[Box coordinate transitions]

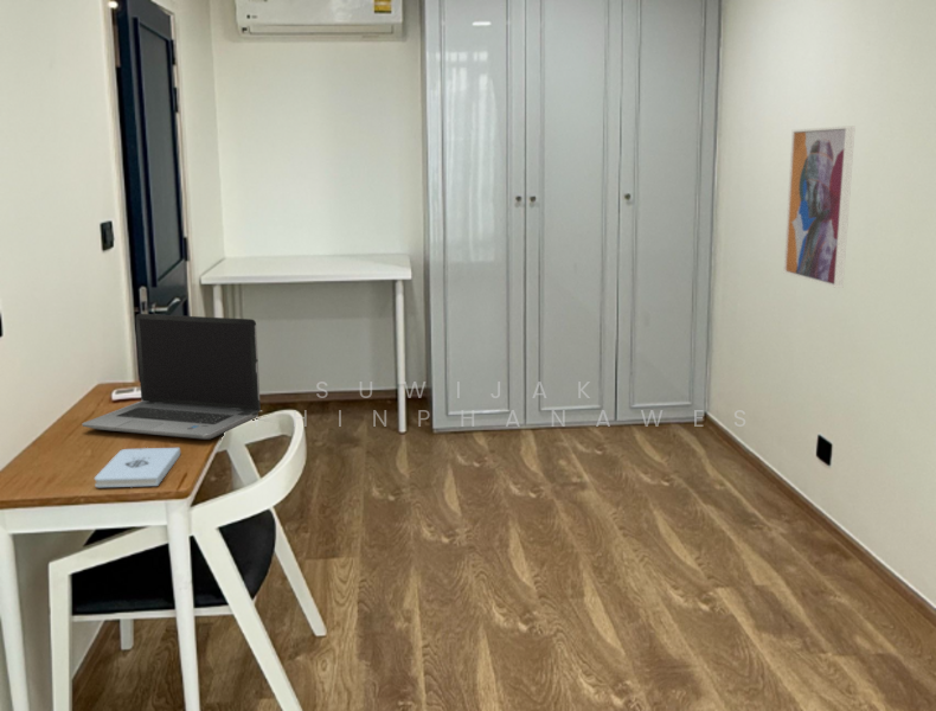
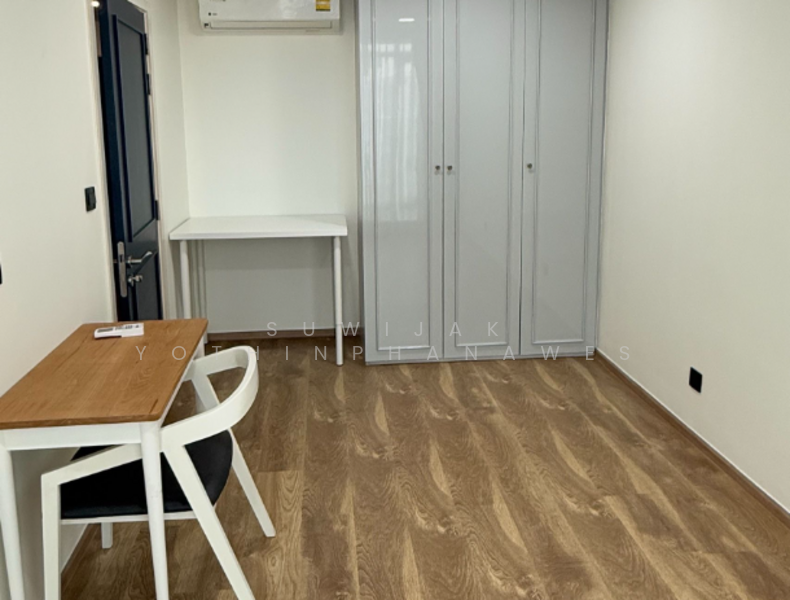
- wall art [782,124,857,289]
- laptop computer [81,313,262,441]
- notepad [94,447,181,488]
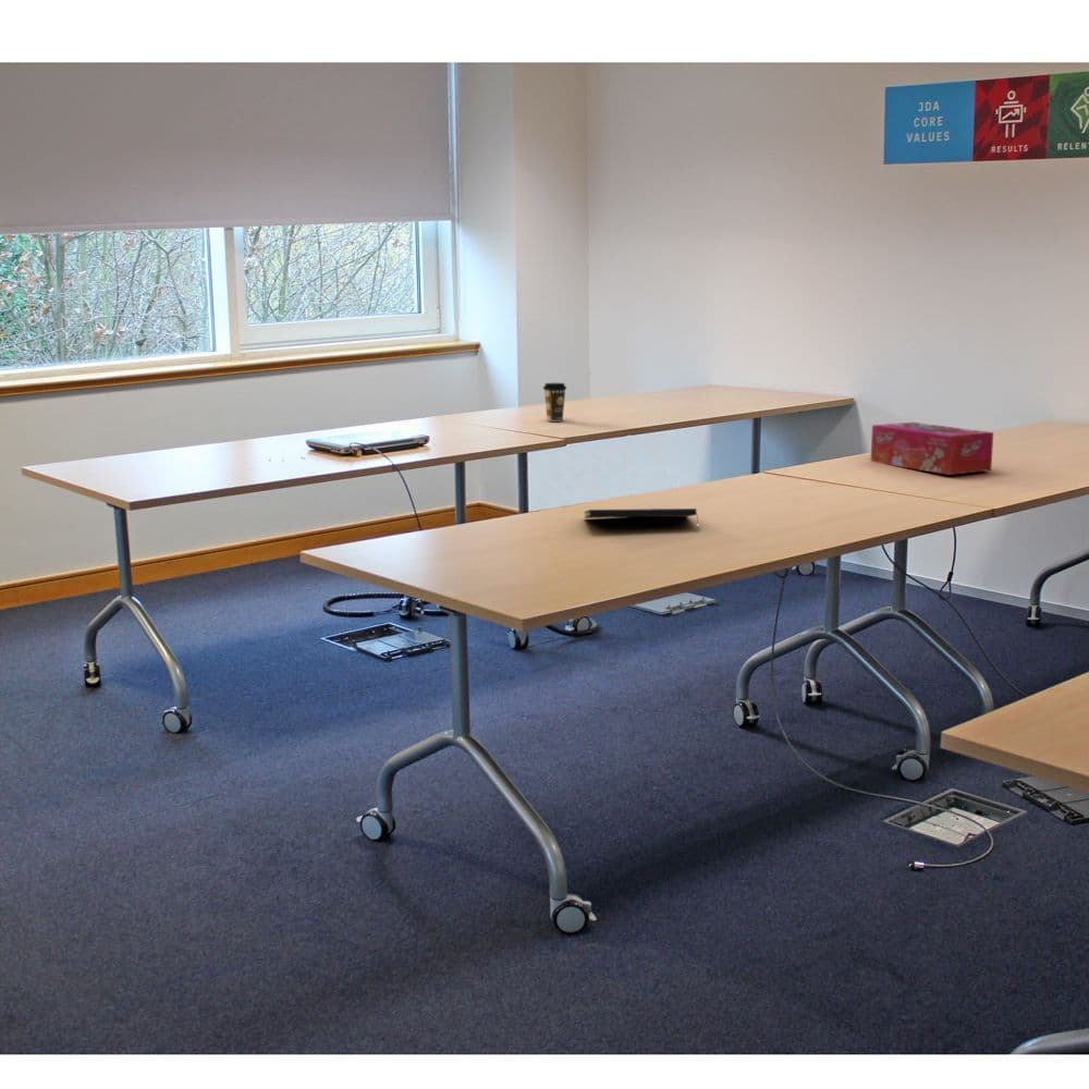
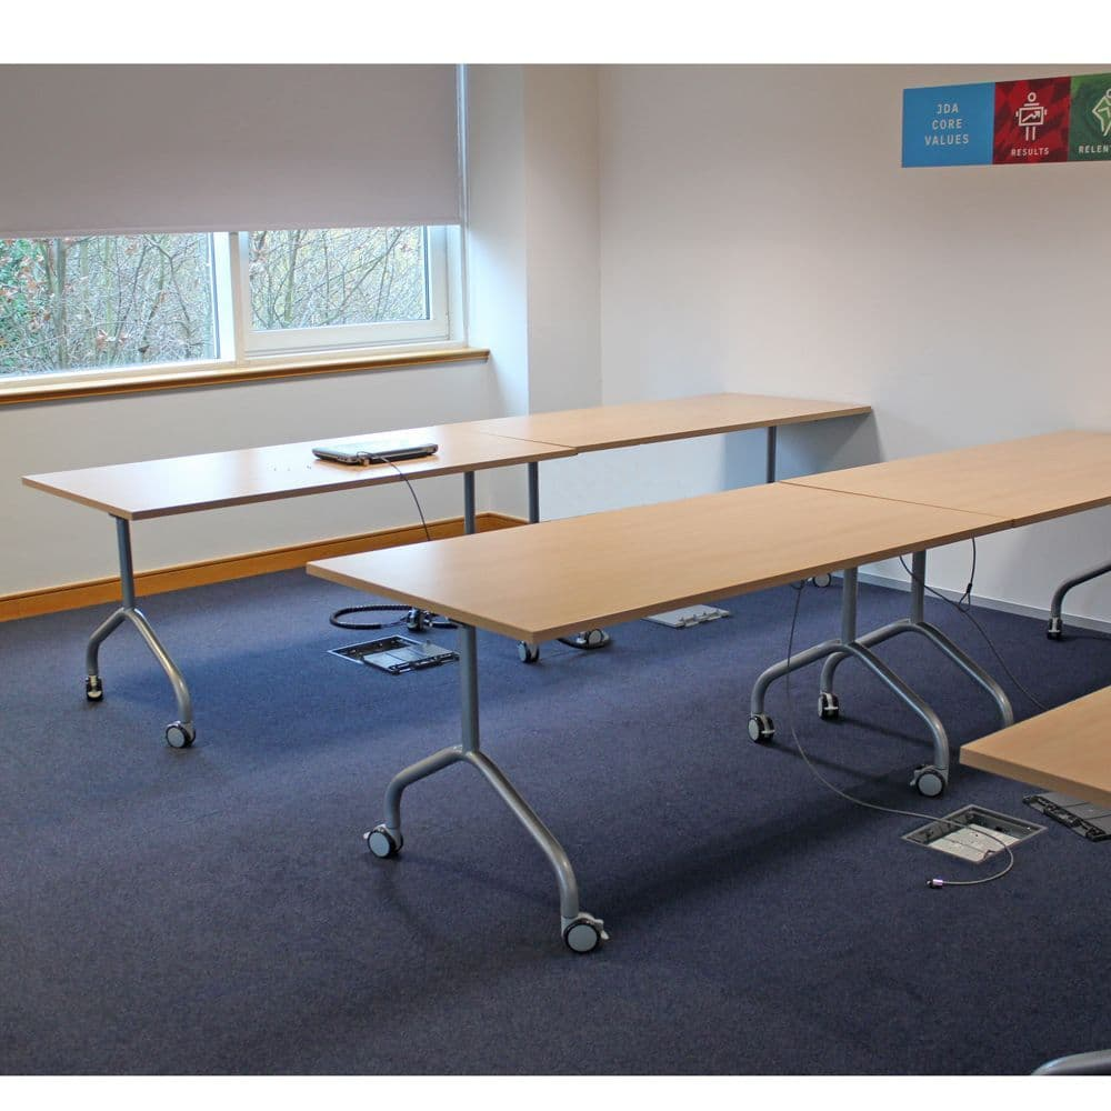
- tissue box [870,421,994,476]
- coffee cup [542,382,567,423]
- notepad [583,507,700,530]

• WORK INSTRUCTION: This task calls for the records to be copied exactly, without pictures.

• ANSWER TO THIS EXERCISE:
- wall art [782,124,857,289]
- laptop computer [81,313,262,441]
- notepad [94,447,181,488]
- tissue box [870,421,994,476]
- coffee cup [542,382,567,423]
- notepad [583,507,700,530]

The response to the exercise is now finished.